* _Questions to answer_
A: In the interview excerpt below, what price did a subscription box cost?
B: From the interview excerpt below, list the kinds of merchandise Mauria Finley names right after saying the company delivered $45 of value.
C: Continue the interview excerpt below, starting right after its final sentence.

[Quoted passage — start]

Alejandro: Why did you go at it as a sole founder?

Mauria Finley: Mostly because of the urge for speed. I had the idea. I was excited about it. I went and raised a seed round from Greylock. I was in a rush to get going. When I look back, funnily enough, how little research I did before starting the company—my second company, I did a lot of research. I almost chuckle at myself, but I was super excited about the idea, and I wanted to get it moving. Then, along the way, I brought in a CTO, who I made a co-founder, but after I’d already raised the money.

Alejandro: What was the way to make money here?

Mauria Finley: It’s interesting. The way we made money is mom paid us for the subscription for the boxes. They were $30 a box. Then we were able to deliver $45 of more or less value of merchandising: toys, books, food, utensils, and things like that. But the reason that we were able to deliver it at 25 cents on the dollar was because we would go to brands and say, “We’re running this huge distribution.” What we called the keeper items, like a book or a toy, they would give it to us at cost. At scale, they were making exclusive products for us. The consumable stuff like the food and the sunscreens, they would give it to us either for free or a very low cost. It was a win-win because mom was getting product that she had never seen, like beautiful wooden toys and healthy, silicone tableware. The brands were discovering a mom market. They were discovering consumers. There were three food brands that when they started working with us, they were tiny. At the end of our relationship, they had gotten into large-scale distribution, and several of them got acquired. So that’s how we made the economics work.

Alejandro: Very cool, and as you were saying, you raised money from Greylock, you were scaling out the business nicely. But like any journey, you have the highs and the lows, and all of the sudden, you see in front of you a layoff happening. Tell us about this.

[Quoted passage — finish]
[Recorded data — start]

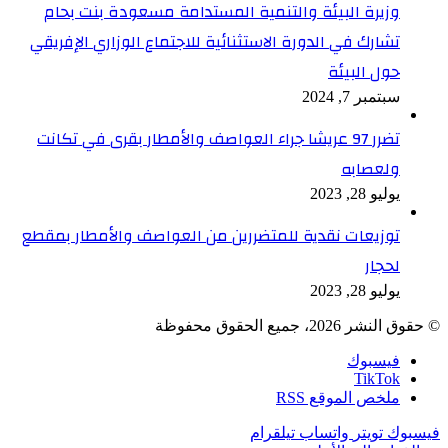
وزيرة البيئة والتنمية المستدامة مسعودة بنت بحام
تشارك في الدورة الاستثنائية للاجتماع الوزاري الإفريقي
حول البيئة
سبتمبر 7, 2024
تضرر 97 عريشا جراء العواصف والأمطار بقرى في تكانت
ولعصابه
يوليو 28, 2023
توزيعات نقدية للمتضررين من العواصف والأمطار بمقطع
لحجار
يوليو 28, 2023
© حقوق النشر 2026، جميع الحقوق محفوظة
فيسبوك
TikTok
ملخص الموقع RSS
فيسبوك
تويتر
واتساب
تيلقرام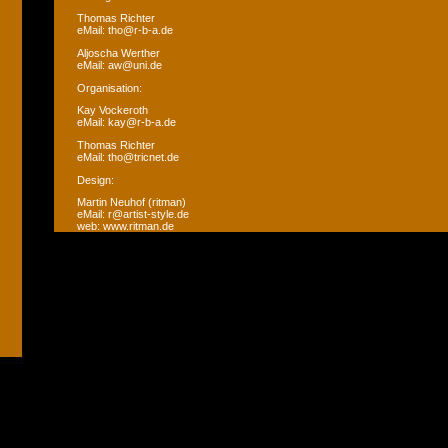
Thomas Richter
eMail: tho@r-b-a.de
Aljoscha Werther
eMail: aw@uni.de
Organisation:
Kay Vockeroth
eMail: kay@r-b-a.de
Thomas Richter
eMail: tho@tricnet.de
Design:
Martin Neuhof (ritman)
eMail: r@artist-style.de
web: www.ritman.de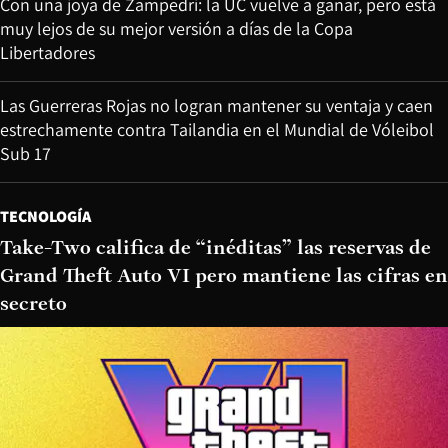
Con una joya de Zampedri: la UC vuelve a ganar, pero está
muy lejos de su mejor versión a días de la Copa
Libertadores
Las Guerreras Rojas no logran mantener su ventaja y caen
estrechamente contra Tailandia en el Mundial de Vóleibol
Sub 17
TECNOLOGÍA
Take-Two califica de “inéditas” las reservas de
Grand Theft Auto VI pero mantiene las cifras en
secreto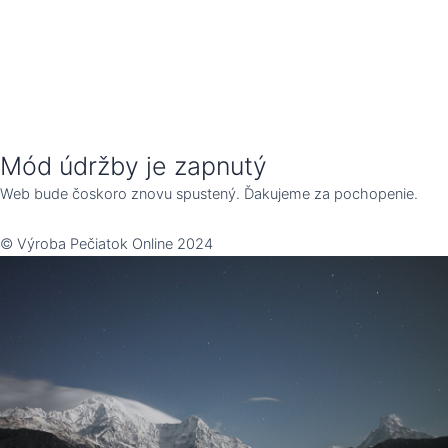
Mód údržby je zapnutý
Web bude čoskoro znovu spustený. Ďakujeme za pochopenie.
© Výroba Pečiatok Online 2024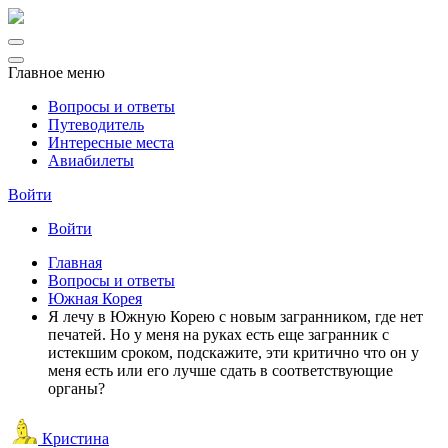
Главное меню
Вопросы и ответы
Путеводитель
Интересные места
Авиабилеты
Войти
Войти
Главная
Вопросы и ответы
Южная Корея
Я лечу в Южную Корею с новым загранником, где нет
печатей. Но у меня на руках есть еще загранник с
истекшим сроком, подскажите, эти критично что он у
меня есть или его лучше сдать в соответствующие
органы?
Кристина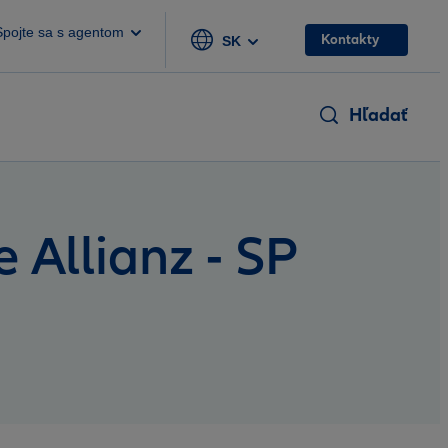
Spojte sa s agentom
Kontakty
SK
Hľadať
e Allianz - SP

[Recorded data — finish]
[Recorded data — start]

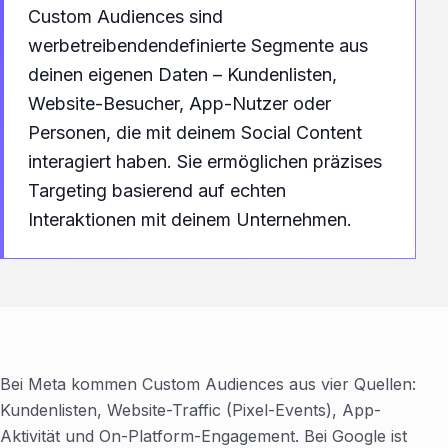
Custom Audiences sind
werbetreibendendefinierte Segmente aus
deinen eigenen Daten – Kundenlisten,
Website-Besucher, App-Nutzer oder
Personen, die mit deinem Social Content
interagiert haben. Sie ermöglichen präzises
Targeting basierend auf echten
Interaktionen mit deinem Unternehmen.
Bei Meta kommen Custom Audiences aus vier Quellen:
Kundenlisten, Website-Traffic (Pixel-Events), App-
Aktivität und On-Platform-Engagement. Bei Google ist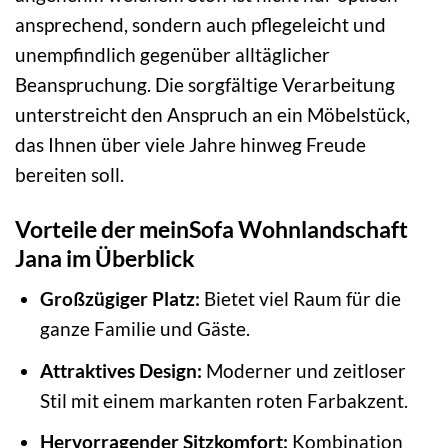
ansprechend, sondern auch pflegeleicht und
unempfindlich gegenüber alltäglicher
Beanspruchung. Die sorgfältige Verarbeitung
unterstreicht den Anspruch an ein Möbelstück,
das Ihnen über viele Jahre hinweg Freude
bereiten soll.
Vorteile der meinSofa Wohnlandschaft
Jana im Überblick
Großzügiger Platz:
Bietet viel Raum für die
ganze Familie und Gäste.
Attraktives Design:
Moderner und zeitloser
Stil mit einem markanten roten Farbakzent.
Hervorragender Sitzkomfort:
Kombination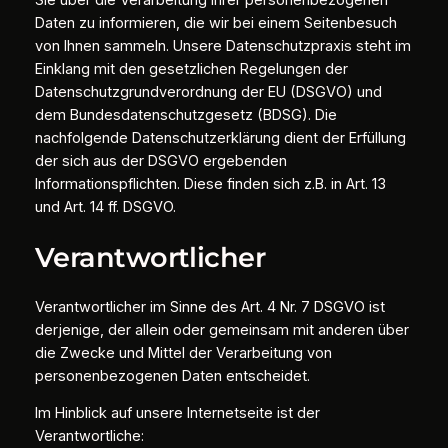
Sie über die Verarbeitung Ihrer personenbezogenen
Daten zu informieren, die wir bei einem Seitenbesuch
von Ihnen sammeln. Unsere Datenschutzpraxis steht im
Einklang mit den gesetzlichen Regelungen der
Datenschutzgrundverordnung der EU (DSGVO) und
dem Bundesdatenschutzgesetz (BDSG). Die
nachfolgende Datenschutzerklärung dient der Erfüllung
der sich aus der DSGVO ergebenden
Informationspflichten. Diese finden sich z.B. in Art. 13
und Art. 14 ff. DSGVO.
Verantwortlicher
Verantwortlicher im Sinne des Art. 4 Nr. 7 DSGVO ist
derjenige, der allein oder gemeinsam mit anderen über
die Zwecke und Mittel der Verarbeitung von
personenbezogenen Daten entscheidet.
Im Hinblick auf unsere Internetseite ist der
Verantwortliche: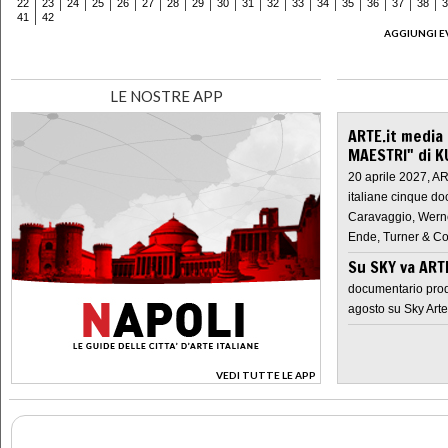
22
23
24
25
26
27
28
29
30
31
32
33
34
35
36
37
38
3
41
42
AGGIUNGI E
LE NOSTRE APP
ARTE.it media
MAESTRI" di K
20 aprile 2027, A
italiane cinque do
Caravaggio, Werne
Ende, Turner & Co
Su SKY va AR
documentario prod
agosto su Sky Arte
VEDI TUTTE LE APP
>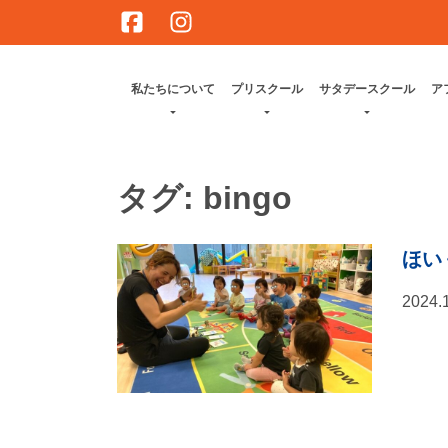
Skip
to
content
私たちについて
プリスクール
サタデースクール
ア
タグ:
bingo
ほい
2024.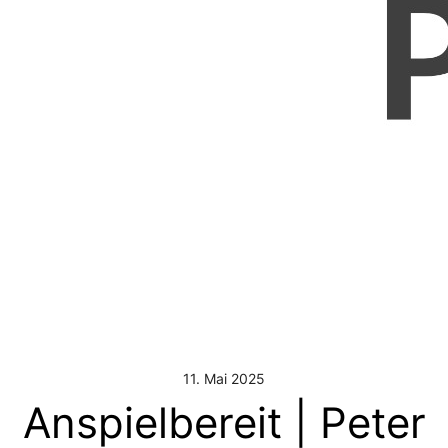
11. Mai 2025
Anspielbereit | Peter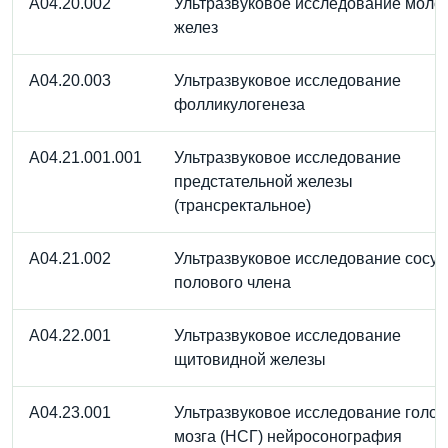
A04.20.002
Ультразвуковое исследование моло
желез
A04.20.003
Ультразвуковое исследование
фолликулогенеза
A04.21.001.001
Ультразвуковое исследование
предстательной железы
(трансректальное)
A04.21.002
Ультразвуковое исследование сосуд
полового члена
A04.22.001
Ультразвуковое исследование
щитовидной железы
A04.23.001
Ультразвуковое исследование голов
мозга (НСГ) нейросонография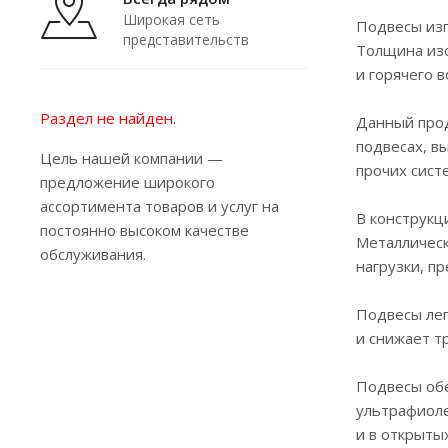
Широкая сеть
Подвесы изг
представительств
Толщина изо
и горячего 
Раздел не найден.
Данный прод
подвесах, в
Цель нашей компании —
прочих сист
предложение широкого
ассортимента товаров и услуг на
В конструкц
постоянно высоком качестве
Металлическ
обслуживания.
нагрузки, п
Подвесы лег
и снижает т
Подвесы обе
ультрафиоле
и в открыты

[Recorded data — finish]

* _Responses by item number_
A: $30 a box.

B: Toys, books, food, and utensils.

C:
Mauria Finley: Yeah. I had raised money from Greylock, and I had also raised my Series A from GGB, who I adore. We had raised money, and we started spending the money. I went out and hired a bunch of engineers. We were doing two core things: the box and the ability to add to the box. But then we started another initiative on our community, which is a very engaged community. I looked up, and we were spending too much money. So we ended up doing a layoff. I often talk to founders about this. People are so scared to do something like that, but I would say it was the smartest decision I ever made. We focused down to do one-and-a-half things, including some stuff my board wanted me to do that I stopped doing. Focused down. Not a single person left. I always think it’s interesting if you were to financially look at it, you’d be like, “This company’s not doing as well as I thought. I should leave.” But what I’ve learned is if you’re transparent with people, they’re so committed to each other and to the group dynamic of taking the mountain. So nobody left. At the end of that nine months, we were quite close to cashflow-breakeven. We had a Series B term sheet and an acquisition offer. What I would say about it is, the focus is what got us there. In a startup, at least in the early stages, I think having incredibly crisp focus is the path to succeed. Then you’ve got to make sure you don’t spend too much money. I was proud of what we accomplished. I’m not sure if we could have done it if we hadn’t have gone through the step of right-sizing for a minute. Like you almost needed it culturally and emotionally to force the clarity, to execute the business, to get it to a strong financial spot.

Alejandro: Talking about that, when you do a layoff, the facts are the facts. I think that what really counts is how you deliver them because, obviously, that’s going to be having an impact on the culture and on the people that are going to be left to pull things through and execute. What was your lesson, and how did you deliver the message?

Mauria Finley: This is one where, unfortunately, I’ve spent so much time as a big company exec that I actually got experienced at doing layoffs a lot. But my theory on how to be a startup CEO is a theory of radical transparency. I think that’s the foundation that allows you to make something like that happen. I feel blessed that people come to work every day and work so hard for this startup and Citrus Lane before it. I feel I owe them a duty of treating them like the shareholders they are. The culture I’ve had in both companies is, after every board meeting, I take the entire company through like, “Here’s the board material. Here’s exactly what—” Except for comp and team matters, I take them through everything, including the financials. This notion we’re transparent, and we’re in it together, is not something I waited for the layoff to do, but the notion that I will always tell you the honest truth that we’re doing here, I think, is a really important part of the culture for me. 

Alejandro: One of the things I’ve seen, especially on the companies that end up getting a really nice outcome, end up getting acquired, nice returns for investors, and all of that good stuff, is that they experience a critical moment in time where it was like a do-or-die type of thing. It seems that this was that moment for Citrus Lane. What was the before, and what was the after in terms of culture?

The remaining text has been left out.